Boislinière began his practice in St. Louis. Circumstances thrust the most arduous imaginable experiences for any doctor of the time on him and his colleagues the following year with a major outbreak of cholera. The profession did not yet understand the bacterial causes of the disease nor effective means of treatment – an estimated 4,317 died in the city in 1849. Boislinière became most absorbed in the plight of juvenile patients, many of who were orphaned by the epidemic. Through the medical faculty, he became acquainted with John Mullanphy, the prominent financier who had recently constructed a new building for the university medical faculty (and deeded it to his son-in-law, the dean, Charles A. Pope). Mullanphy’s daughter, Anne Biddle, agreed to finance St. Anne’s Infant Home under Boislinière’s medical direction and staffed by the Sisters of Charity, said to be the first maternity hospital for single women and orphaned children in the United States. (St. Anne’s opened in 1853 and operated until 1958, when it was converted into a skilled nursing facility.)
In 1855 the medical faculty severed ties to St. Louis University and were chartered an independent St. Louis Medical College. The college maintained its ties with the hospitals of the Sisters of Charity. In addition to his work at St. Anne’s, Boislinière was an attending obstetrician at the main Sister’s Hospital, which was then called simply St. Louis Hospital. In 1870 that moved to a larger new facility on the north side of the city thanks again to the Mullanphys (and it became known in time as Mullanphy Hospital. That same year Boislinière formally joined the faculty of his college and undertook direction of its new OB-GYN clinic.

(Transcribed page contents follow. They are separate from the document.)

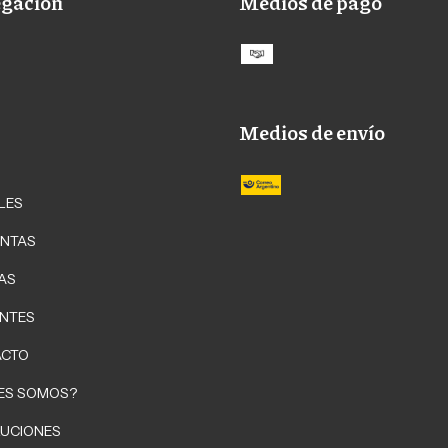
gación
Medios de pago
Medios de envío
LES
NTAS
AS
NTES
ACTO
ES SOMOS?
UCIONES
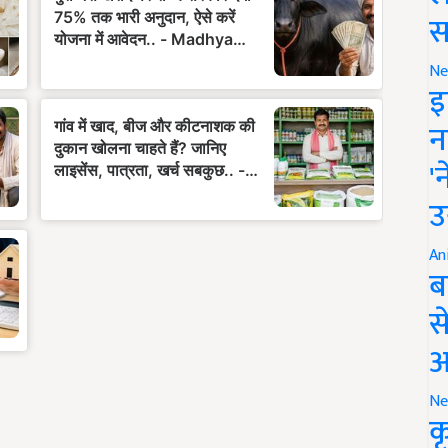
स
Ne
इ
न
'
उ
An
ब
स
आ
Ne
क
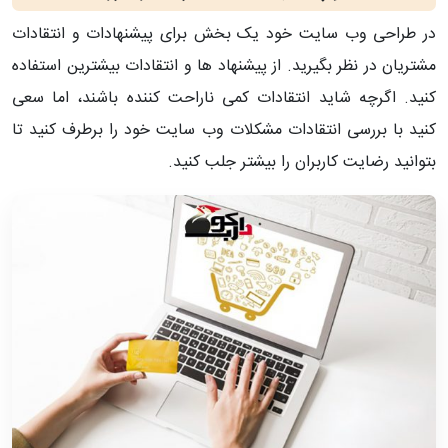
در طراحی وب سایت خود یک بخش برای پیشنهادات و انتقادات
مشتریان در نظر بگیرید. از پیشنهاد ها و انتقادات بیشترین استفاده
کنید. اگرچه شاید انتقادات کمی ناراحت کننده باشند، اما سعی
کنید با بررسی انتقادات مشکلات وب سایت خود را برطرف کنید تا
بتوانید رضایت کاربران را بیشتر جلب کنید.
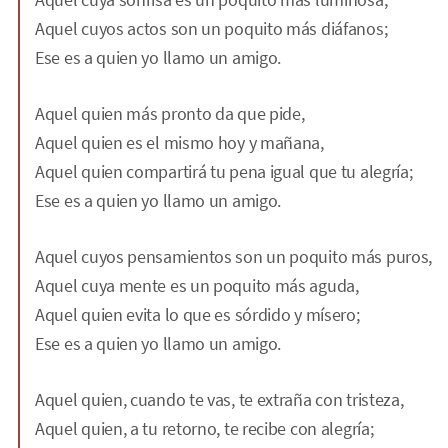
Aquel cuyos actos son un poquito más diáfanos;
Ese es a quien yo llamo un amigo.
Aquel quien más pronto da que pide,
Aquel quien es el mismo hoy y mañana,
Aquel quien compartirá tu pena igual que tu alegría;
Ese es a quien yo llamo un amigo.
Aquel cuyos pensamientos son un poquito más puros,
Aquel cuya mente es un poquito más aguda,
Aquel quien evita lo que es sórdido y mísero;
Ese es a quien yo llamo un amigo.
Aquel quien, cuando te vas, te extraña con tristeza,
Aquel quien, a tu retorno, te recibe con alegría;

Boislinière achieved international renown in his specialty. He was elected a member of the Anthropological Society of Paris in 1865. He was for several terms the president of the local Obstetrical and Gynecological Society in the 1870s and in that capacity hosted a meeting of the American Association of Obstetricians and Gynecologists in the city. He was regarded as the leading advocate of forceps delivery in regional medical schools and later introduced improved techniques for cesarean sections at hospitals under his charge.

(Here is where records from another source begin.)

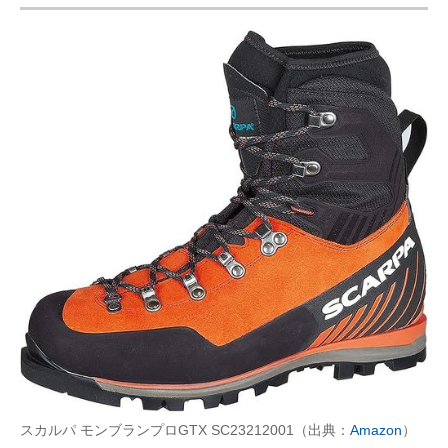
スカルパ モンブランプロGTX SC23212001（出典：
Amazon
）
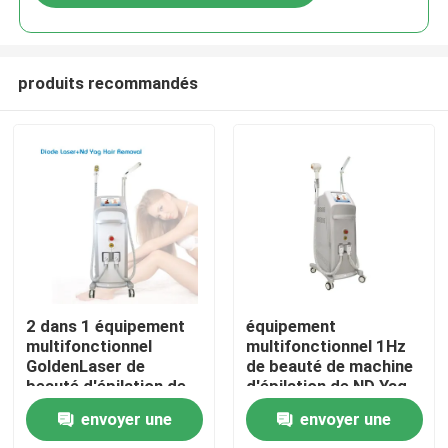
produits recommandés
Maison
2 dans 1 équipement
équipement
multifonctionnel
multifonctionnel 1Hz
GoldenLaser de
de beauté de machine
Produits
beauté d'épilation de
d'épilation de ND Yag
laser de ND Yag de
de la diode 808nm
envoyer une
envoyer une
laser de la diode
Vidéos
808nm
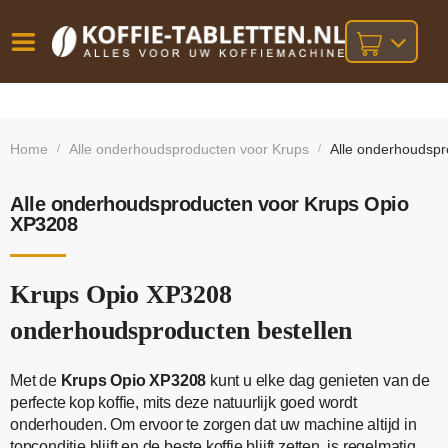
Vóór
Gratis
14 dagen
verzending
omruilgarantie!
16:00
Home
Alle onderhoudsproducten voor Krups
Alle onderhoudsp
/
/
bij orders
besteld,
volgende
boven
werkdag
€25,-
geleverd!
Alle onderhoudsproducten voor Krups Opio
XP3208
Krups Opio XP3208
onderhoudsproducten bestellen
Met de
Krups Opio XP3208
kunt u elke dag genieten van de
perfecte kop koffie, mits deze natuurlijk goed wordt
onderhouden. Om ervoor te zorgen dat uw machine altijd in
topconditie blijft en de beste koffie blijft zetten, is regelmatig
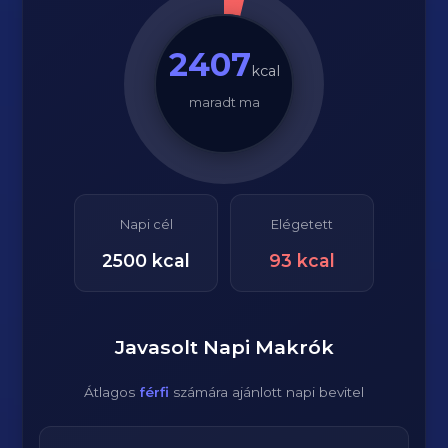
2407
kcal
maradt ma
Napi cél
Elégetett
2500
kcal
93
kcal
Javasolt Napi Makrók
Átlagos
férfi
számára ajánlott napi bevitel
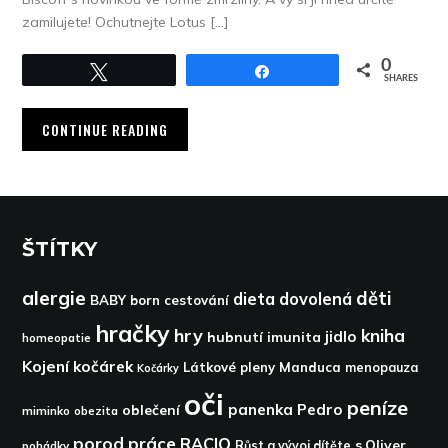
zamilujete! Ochutnejte Lotus […]
0
Tweet
Share
SHARES
CONTINUE READING
ŠTÍTKY
alergie
děti
dieta
dovolená
BABY born
cestování
hračky
hry
kniha
jidlo
hubnutí
imunita
homeopatie
Kojení
kočárek
Látkové pleny
Manduca
menopauza
Kočárky
oči
peníze
panenka
Pedro
oblečení
miminko
obezita
porod
práce
RACIO
s.Oliver
pohádky
Růst a vývoj dítěte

Boislinière summed up the learning and experience of his long career in a monograph, Obstetric Accidents, Emergencies, and Operations, which was published in 1896, the year he died. He had continued to teach and see patients to the end of his life, witnessing also the affiliation of St. Louis Medical College with Washington University (1891). He was survived among others by his son, Louis Charles, Jr., who continued his father’s private practice in St. Louis into the 1930s.